We could go by treating 3 cases only? First we check if v1 and v2 are equal(so it is a horizontal line) or if u1 and u2 are equal(so it is a vertical line) and draw the pixels accordingly by increasing u or v. Then for the sloped cases, we make sure u1 always would be smaller than u2 and use the above algorithm. If it is slanted downward, it would still work since s would be negative.

anthonychen

I was quite confused about the common optimization part in this slide: how do we rewrite this algorithm to only use integer arithmetic, given that s is a floating-point number?

ethanyanjiali

@mershy I like your idea of iterating a for loop based on v for those steep lines. To be honest I didn't realize drawing a line could be such tricky when we rasterize it on the screen. One improvement I propose based on your solution and @movissup's is to combining both "steep" and "shallow" cases in a greedy fashion, such that:

1) compare the value (u1, v1) and (u2, v2) to find the starting and end point for the iteration, let's say src and dst. 2) Increment by 1 on both x and y direction from src towards dst, and find the dx and dy 3) If dx > dy, then our greedy iterator will increment its coordinates by 1 on y axis. If dx < dy, then go with the x direction. 4) Keep doing step2 to step3 until we reach dst.
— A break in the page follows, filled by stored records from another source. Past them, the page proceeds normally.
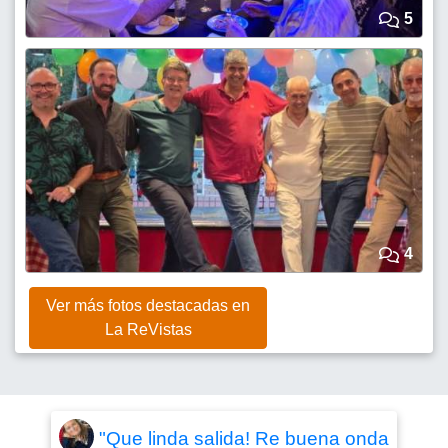
5
4
Ver más fotos destacadas en
La ReVistas
"Que linda salida! Re buena onda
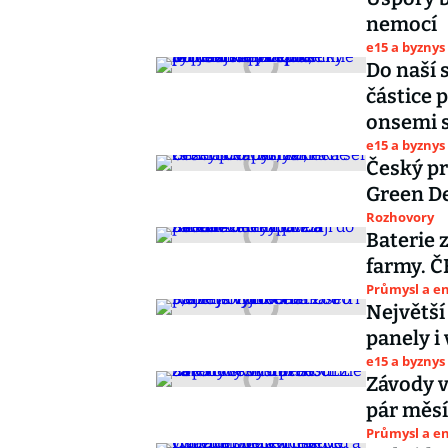
nemocí
e15 a byznys
Do naší 
částice 
onsemi s
e15 a byznys
Český pr
Green De
Rozhovory
Baterie 
farmy. Č
Průmysl a e
Největší
panely i
e15 a byznys
Závody v
pár měs
Průmysl a e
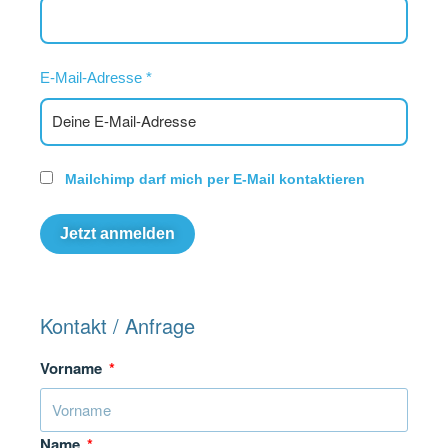
E-Mail-Adresse
*
Mailchimp darf mich per E-Mail kontaktieren
Kontakt / Anfrage
Vorname
Name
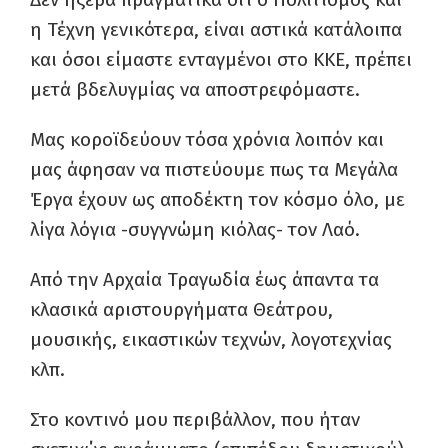
η Τέχνη γενικότερα, είναι αστικά κατάλοιπα
και όσοι είμαστε ενταγμένοι στο ΚΚΕ, πρέπει
μετά βδελυγμίας να αποστρεφόμαστε.
Μας κοροϊδεύουν τόσα χρόνια λοιπόν και
μας άφησαν να πιστεύουμε πως τα Μεγάλα
Έργα έχουν ως αποδέκτη τον κόσμο όλο, με
λίγα λόγια -συγγνώμη κιόλας- τον Λαό.
Από την Αρχαία Τραγωδία έως άπαντα τα
κλασικά αριστουργήματα Θεάτρου,
μουσικής, εικαστικών τεχνών, λογοτεχνίας
κλπ.
Στο κοντινό μου περιβάλλον, που ήταν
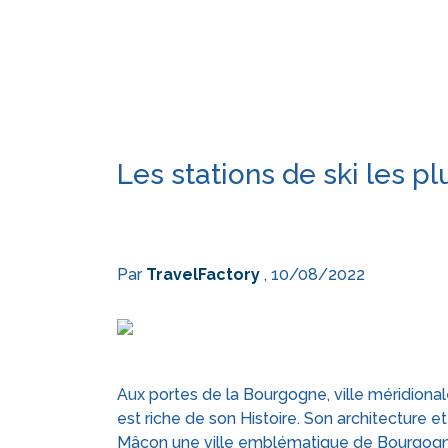
Les stations de ski les 
Par
TravelFactory
, 10/08/2022
Aux portes de la Bourgogne, ville méridional
est riche de son Histoire. Son architecture
Mâcon une ville emblématique de Bourgogne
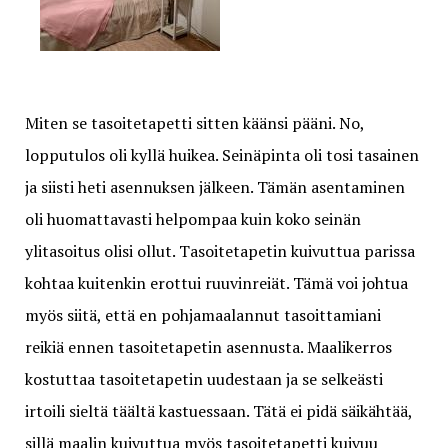
Miten se tasoitetapetti sitten käänsi pääni. No,
lopputulos oli kyllä huikea. Seinäpinta oli tosi tasainen
ja siisti heti asennuksen jälkeen. Tämän asentaminen
oli huomattavasti helpompaa kuin koko seinän
ylitasoitus olisi ollut. Tasoitetapetin kuivuttua parissa
kohtaa kuitenkin erottui ruuvinreiät. Tämä voi johtua
myös siitä, että en pohjamaalannut tasoittamiani
reikiä ennen tasoitetapetin asennusta. Maalikerros
kostuttaa tasoitetapetin uudestaan ja se selkeästi
irtoili sieltä täältä kastuessaan. Tätä ei pidä säikähtää,
sillä maalin kuivuttua myös tasoitetapetti kuivuu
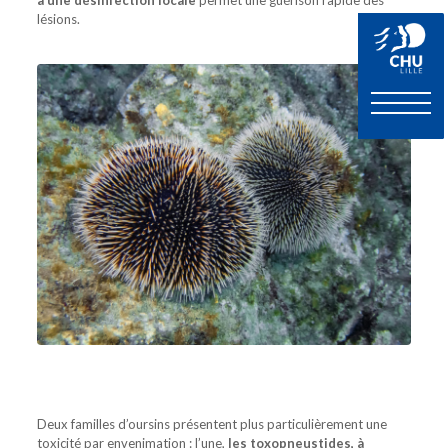
à une désinfection locale
permet une guérison rapide des
lésions.
Deux familles d’oursins présentent plus particulièrement une
toxicité par envenimation : l’une,
les toxopneustides, à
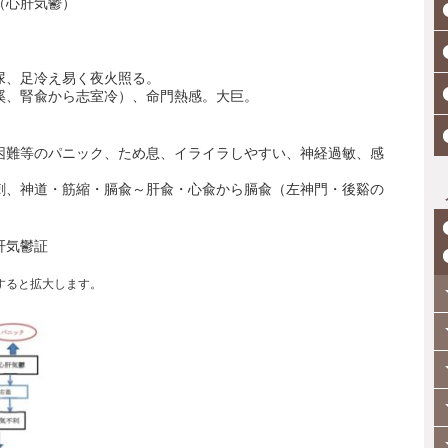
（心肝気鬱）
尿、足冷え易く夜火照る。
溪、腎兪から志室冷）、命門熱感。大巨。
困難等のパニック、ため息、イライラしやすい、神経過敏、感
刺、神道・筋縮・膈兪～肝兪・心兪から膈兪（左神門・後谿の
肝気鬱証
すると拡大します。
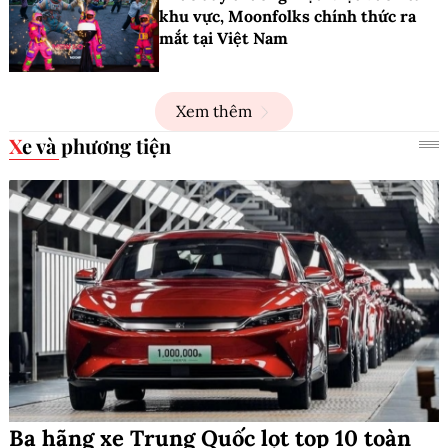
khu vực, Moonfolks chính thức ra
mắt tại Việt Nam
Xem thêm
Xe và phương tiện
Ba hãng xe Trung Quốc lọt top 10 toàn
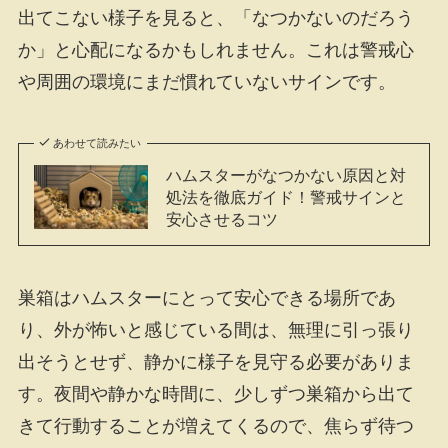
出てこない様子を見ると、「なつかないのだろう
か」と心配になるかもしれません。これは警戒心
や周囲の環境にまだ慣れていないサインです。
あわせて読みたい
ハムスターがなつかない原因と対
処法を徹底ガイド！警戒サインと
安心させるコツ
巣箱はハムスターにとって安心できる場所であ
り、外が怖いと感じている間は、無理に引っ張り
出そうとせず、静かに様子を見守る必要がありま
す。夜間や静かな時間に、少しずつ巣箱から出て
きて行動することが増えてくるので、焦らず待つ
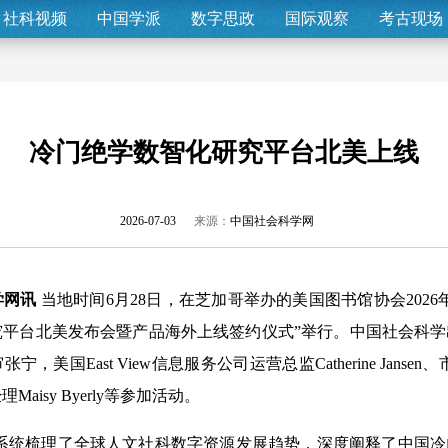
社科视频
中国学派
数字思政
国际观察
考古现场
冷门绝学数智化研究平台北美上线
2026-07-03
来源：
中国社会科学网
学网讯
当地时间6月28日，在芝加哥举办的美国图书馆协会2026
究平台北美发布会暨产品海外上线签约仪式”举行。中国社会科
美国East View信息服务公司运营总监Catherine Jansen、市场部
aisy Byerly等参加活动。
erly系统梳理了全球人文社科数字资源发展趋势，深度阐释了中国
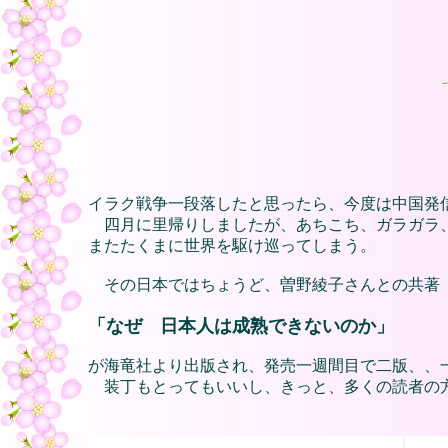
イラク戦争一段落したと思ったら、今度は中国発
四月に里帰りしましたが、あちこち、ガラガラ
またたくまに世界を駆け巡ってしまう。
その日本ではちょうど、曽野綾子さんとの共著
「なぜ 日本人は成熟できないのか」
が海竜社より出版され、発売一週間目で二版、、
装丁もとってもいいし、きっと、多くの読者の方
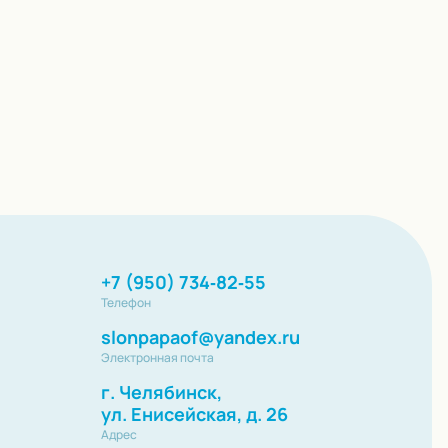
+7 (950) 734‑82‑55
Телефон
slonpapaof@yandex.ru
Электронная почта
г. Челябинск,
ул. Енисейская, д. 26
Адрес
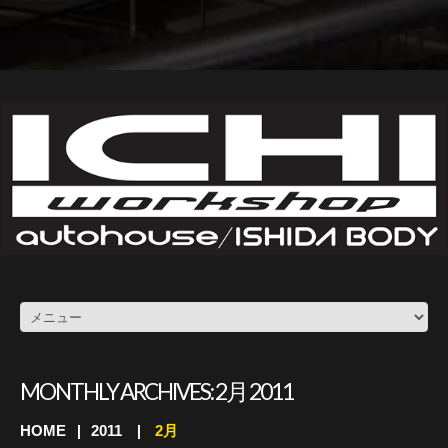
MONTHLY ARCHIVES:
2月 2011
HOME
2011
2月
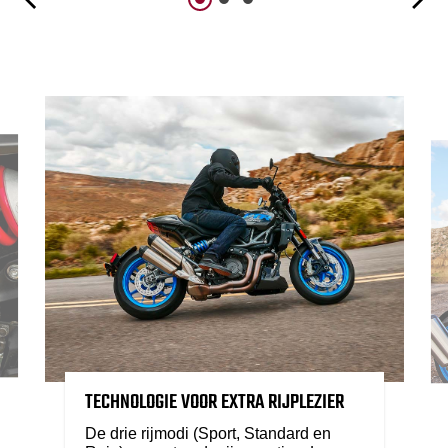
TECHNOLOGIE VOOR EXTRA RIJPLEZIER
De drie rijmodi (Sport, Standard en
This way we don't need to have different implementations based on slopes, and should generalize to curves without analytically calculating the derivatives like @jestinm mentioned, as long as it's a single-valued function.

se2

Why do we increment v before draw? In the second time through the loop, wouldn't u = u1+1 and v = v1+2s, and v round to v1+1?

kckckc

I am confused about se2's point, too. Seems like we should draw before incrementing?